Residents angry at plans for Sears building

By Alfredo Santana

Contributing Writer

BOYLE HEIGHTS — Residents are pushing back against a proposal from the owner of the historic Sears building at Soto Street and Olympic Boulevard who wants to convert the structure into a recovery center for thousands of homeless.

Hundreds of residents marched outside the empty building Sept. 28 with signs that accused the owner of dumping the homelessness crisis on their neighborhood.

They also berated the current building owner, Izek Shomof, for not reaching out to local residents before he submitted his proposal to city and county leaders in search of financial backing and compared his plans to open the proposed Life Rebuilding Center to warehousing the homeless.

East LA-Boyle Heights Coalition member and long-time Boyle Heights resident Nadine Diaz said the former Sears facility represents a part of the neighborhood’s history where her parents and grandparents purchased appliances, patio and home furniture, and tools and clothing for their families. Many local residents worked there earning wages to pay rent, mortgages and raise their families.

Diaz said Shomof, a Beverly Hills resident, has a shortsighted approach to renovate the building because “his goal is to recover the $20 million he invested” in the purchase.

She said her neighbors have long fought to have better services such as affordable housing, improved schools, clean air, more grocery stores that sell fresh fruits and vegetables and safer streets, not a shelter for homeless people from outside the neighborhood.

Those petitions have fallen on deaf ears of elected politicians for decades, she said.

“We lack the proper assessment of the community,” Diaz said. “Deficiencies outweight the assets. The quality of food is not important to those living in other communities. We need quality commercial businesses that bring quality food. We also need more green spaces.”

A professor of social work at Cal State Dominguez Hills, Diaz said that many Boyle Heights residents suffer from asthma, cancer and other ailments due to high levels of carbon emissions from trucks and cars riding on the nearby Santa Ana (5) Freeway and Soto Street, and the last thing they need is another headache that poses more danger to them.

“Today, the homeless have mushroomed into a large problem,” Diaz said. “Even the elected officials have no plans” to solve it.

Diaz said she worked on Skid Row in downtown Los Angeles for 12 hours a day until 2005 and witnessed the homeless population and the problems they faced on a regular basis.

She said that many homeless people are veterans who need special medical and psychological attention and they should not be paired with others reeling from drug addiction, alcoholism and job or family losses.

She also blamed City Councilman Kevin De León for failing to return the coalition’s phone calls requesting to hold town hall meetings to ease concerns related to the Sears building proposal, and to devise ways to lift the community.

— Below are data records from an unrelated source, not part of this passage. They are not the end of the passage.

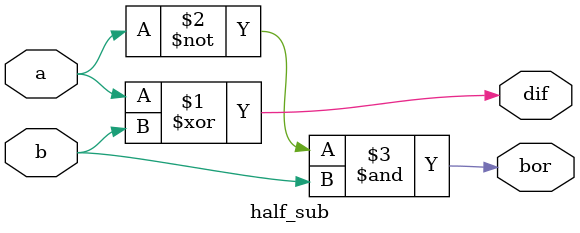
<source format=sv>
/*module half_sub(dif,bor,a,b);
  output dif,bor;
  input a,b;
  
  xor x1(dif,a,b);
  and a1(bor,~a,b);
  
endmodule*/


module half_sub(dif,bor,a,b);
  output dif,bor;
  input a,b;
   assign dif= a^b;
  assign bor = (~a)&b;
  
endmodule


</source>
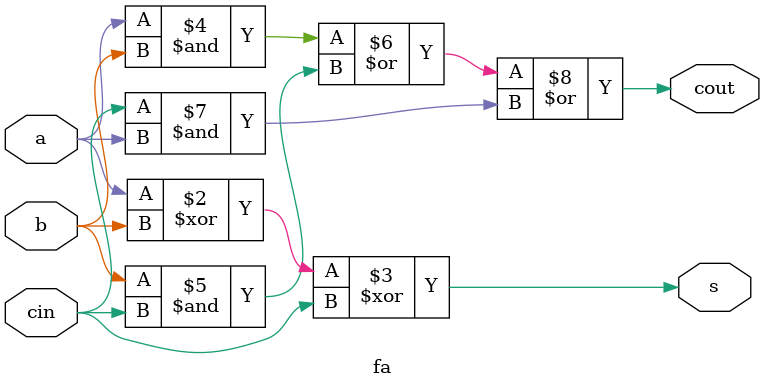
<source format=v>
module fa(a, b, cin, s, cout);
    input a, b, cin;
    output s, cout;
    reg s, cout;

always @(a or b or cin) begin
    s = a ^ b ^ cin;
    cout = (a & b) | (b & cin) | (cin & a);
end
endmodule

</source>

“De Leon ran and was elected in the district not to represent the district, but to run for mayor,” Diaz said. “We need to sit down and develop a plan for the well-being of the community and our constituents.”

De León’s chief of staff Jennifer Barraza recently told the Los Angeles Times that the councilman is not convinced of the Sears’ project’s merits, but would be open to dialogue.

Bill Taormina, who was the project manager for the original proposal, told The Times that the original plans for the Life Rebuilding Center were scratched in response to community feedback, and that the owner would invest $400 million to bring the facility built in 1927 up to code and pitch the property to the city for rent or purchase.

The Life Rebuilding Center’s website indicates that the 1.6 million-square-foot facility “will serve as a national model on how private and public partnerships can come together to bring about a real solution to addressing the homeless issue” by providing beds, medical and dental services and job training.

Shomof pledged to remove concrete from the parking lot and turn most of the area into green spaces, in addition to remodeling the ground floor to house police and fire department substations, clinics and develop commercial space for retailers.

The modified version would provide about 3,000 permanent supporting beds for the unhoused and create more than 1,000 jobs.

The Art-Deco building fell into disrepair with multiple broken windows visible from the streets after Sears closed the store last year.

Diaz said that with community input, a good renovation blueprint for all neighborhood stakeholders would envision apartments for high-, medium- and low-income tenants, noting that the building would require expensive retrofitting to withstand earthquakes, with new sewage, electrical and water lines.

“But ultimately it’s Shomof’s building. It is his property and he will decide what to do with it,” Diaz said.

Shomof has owned the building since 2013.

In a video from a June 27 meeting with Taormina and Boyle Heights residents, De Leon’s Communications Director Pete Brown scolded Taormina for not meeting with the community before launching the project and told him to listen what the community wants for the building’s future.